College tennis history was made this past weekend in Los Angeles at the University of Southern California. During the 60th edition of the historic Southern California Intercollegiate Championships, PlaySight SmartCourt technology was available to players and officials to challenge close line calls with the PlayFair Challenge system.
The University of Southern California’s Marks Stadium was outfitted with six SmartCourts earlier this year, and has been used significantly since that time in training and matches by both the men’s and women’s tennis teams. While PlaySight technology was primarily developed as a player performance and development tool, the company recently unveiled the PlayFair Challenge System – giving any SmartCourt player the ability to access multi-angle video review to challenge line calls made by their opponent or an official.
Over the course of the five day tournament (held October 27th through the 31st), there were 63 challenges in total. The possible outcomes for a challenge were as follows:
1. A “correct” challenge (the on-court call is overturned and the player kept his challenge)
2. An “incorrect” challenge (the on-court call remains the same and the player lost his challenge)
3. An “inconclusive” challenge (the video replay did not provide a definitive answer, the on-court call remains the same, and the player kept his challenge)

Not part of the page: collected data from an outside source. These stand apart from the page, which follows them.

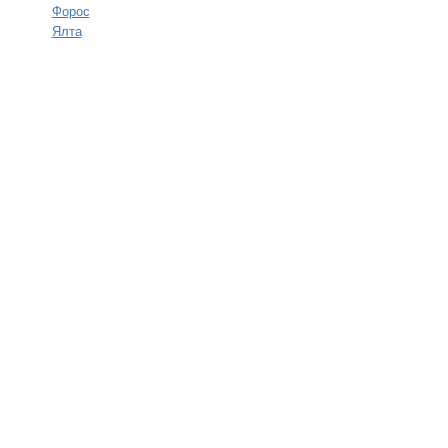
Форос
Ялта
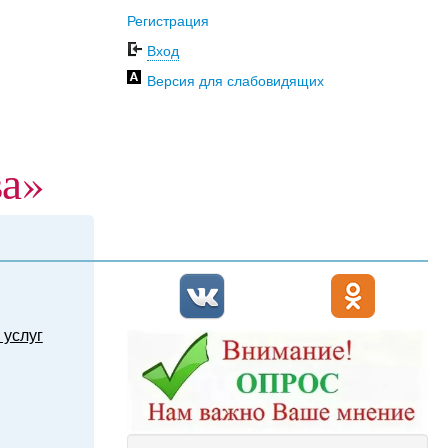
Регистрация
Вход
Версия для слабовидящих
ва»
 услуг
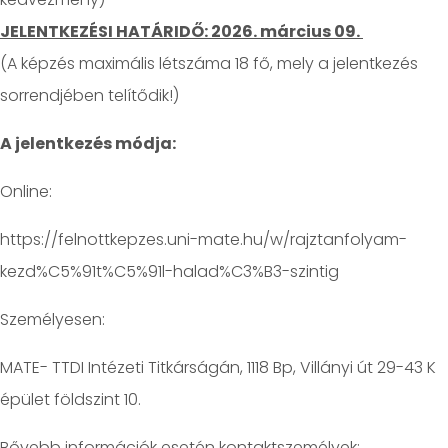
JELENTKEZÉSI HATÁRIDŐ: 2026. március 09.
(A képzés maximális létszáma 18 fő, mely a jelentkezés
sorrendjében telítődik!)
A jelentkezés módja:
Online:
https://felnottkepzes.uni-mate.hu/w/rajztanfolyam-
kezd%C5%91t%C5%91l-halad%C3%B3-szintig
Személyesen:
MATE- TTDI Intézeti Titkárságán, 1118 Bp, Villányi út 29-43 K
épület földszint 10.
Bővebb információk esetén kontaktszemélyek:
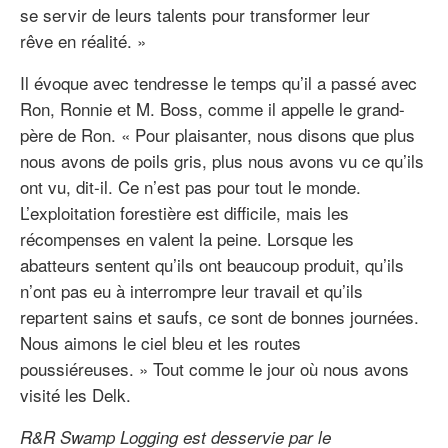
se servir de leurs talents pour transformer leur
rêve en réalité. »
Il évoque avec tendresse le temps qu’il a passé avec
Ron, Ronnie et M. Boss, comme il appelle le grand-
père de Ron. « Pour plaisanter, nous disons que plus
nous avons de poils gris, plus nous avons vu ce qu’ils
ont vu, dit-il. Ce n’est pas pour tout le monde.
L’exploitation forestière est difficile, mais les
récompenses en valent la peine. Lorsque les
abatteurs sentent qu’ils ont beaucoup produit, qu’ils
n’ont pas eu à interrompre leur travail et qu’ils
repartent sains et saufs, ce sont de bonnes journées.
Nous aimons le ciel bleu et les routes
poussiéreuses. » Tout comme le jour où nous avons
visité les Delk.
R&R Swamp Logging est desservie par le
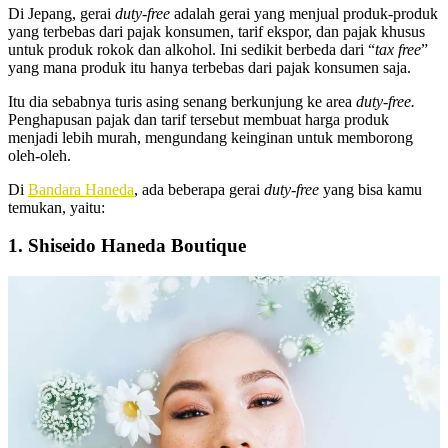
Di Jepang, gerai
duty-free
adalah gerai yang menjual produk-produk
yang
terbebas dari pajak
konsumen,
tarif ekspor
, dan pajak khusus
untuk produk rokok dan alkohol. Ini sedikit berbeda dari “
tax free
”
yang mana produk itu hanya terbebas dari pajak konsumen saja.
Itu dia sebabnya turis asing senang berkunjung ke
area
duty-free
.
Penghapusan pajak dan tarif tersebut membuat harga produk
menjadi lebih murah, mengundang keinginan untuk memborong
oleh-oleh.
Di
Bandara Haneda
, ada beberapa gerai
duty-free
yang bisa kamu
temukan, yaitu:
1. Shiseido Haneda Boutique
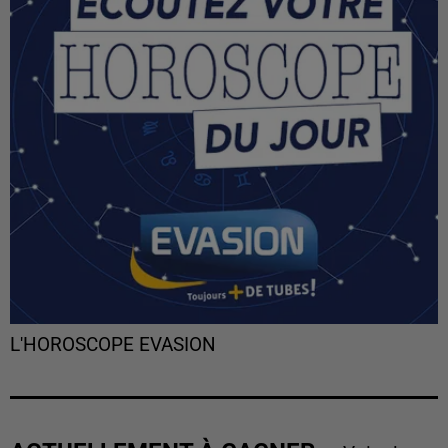
L'HOROSCOPE EVASION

Of the 63 challenges, 35 were correct, 19 were incorrect, and 9 were inconclusive. This means that over half of all challenges overturned incorrect on-court calls. The feedback from officials, coaches, and players was unanimous – there were less bad calls at this tournament, better sportsmanship, and an increase in piece of mind for everybody involved.
ITA official Sean Cook was quick to embrace the PlaySight technology even though this was his very first time seeing or using it.
“The PlayFair Challenge system gave us officials a huge peace of mind. It also gave players and coaches peace of mind, and resolved a huge amount of potential interpersonal conflict between coaches and players. PlaySight adds a whole new dimension to a competitive tennis tournament environment.”
USC head coach Peter Smith felt that the PlayFair Challenge system created a better feeling of fairness among coaches and players, as he told Lisa Stone, who runs Parenting Aces.
“Guys were trying really hard to make the right call because they had ‘god’ above them. Last week at Regionals, several teams walked away with a bad feeling. We’re okay if we lose; we just don’t want to be robbed. I don’t think anyone left here yesterday feeling like they were robbed.”
Texas Tech head coach Brett Masi hopes to see PlayFair Challenges at future college tennis tournaments.
“I think it is a groundbreaking technology that will only get better and can be very helpful in making the game fairer and more consistent.” Masi also saw a noticeable difference in how the players called their lines. “I feel like it made players think about their calls a little more. Some are hesitant to make a bad call so they know they have a backup just in case … others who make bad calls now hesitate as well knowing that there can be an easier way to be overturned.”
USC senior Nick Crystal, who lost in the final to his teammate, freshman Brendan Holt, also noticed a difference with the PlayFair Challenge system in place.
“You have a second eye. The officials are on the court, and if it’s close, you’re going to challenge. It’s nice to get that second opinion and just know that you’re sure about a call. It’s impacting the close calls. People are only calling balls they for sure see out – rather than making a tight call – because they know you can go to the challenge system and they can get overruled. I think you can go out there and play more freely when you don’t have to worry about someone making a bad call, just focus on yourself and your game.”
UCSD junior Eric Tseng felt that there was less arguing and disagreements between players (and officials) because of the PlayFair Challenge system.
“I did like the ability to challenge calls because the line calls were not subjective on a final ruling of the play. Unless a player completely disagreed with the PlayFair challenge ruling, I observed much less arguing between players and umpires.”
ITA COO Erica Perkins Jasper was on hand throughout the tournament to oversee the PlayFair Challenge system. She came away impressed, too.
“I was thrilled to be able to be on site to work with PlaySight and our ITA Certified Officials to utilize the PlayFair technology. Shout out to Peter Smith for his leadership to make this happen and to allow us to be a part of it. I was pleasantly surprised with the ease at which our officials picked up using the system — a huge thanks should go to Anthony Montero, ITA Officials, for helping us come up with a process and protocol for the challenges, which worked really well. I also felt we saw better overall sportsmanship at this particular event and although I don’t have conclusive proof, I can’t help but think that the PlayFair technology had something to do with it. I think the future for this kind of technology is exceptionally bright. It is a priority of the ITA to be on the cutting edge of exciting technology and concepts and we are happy to be working in partnership with PlaySight on this.”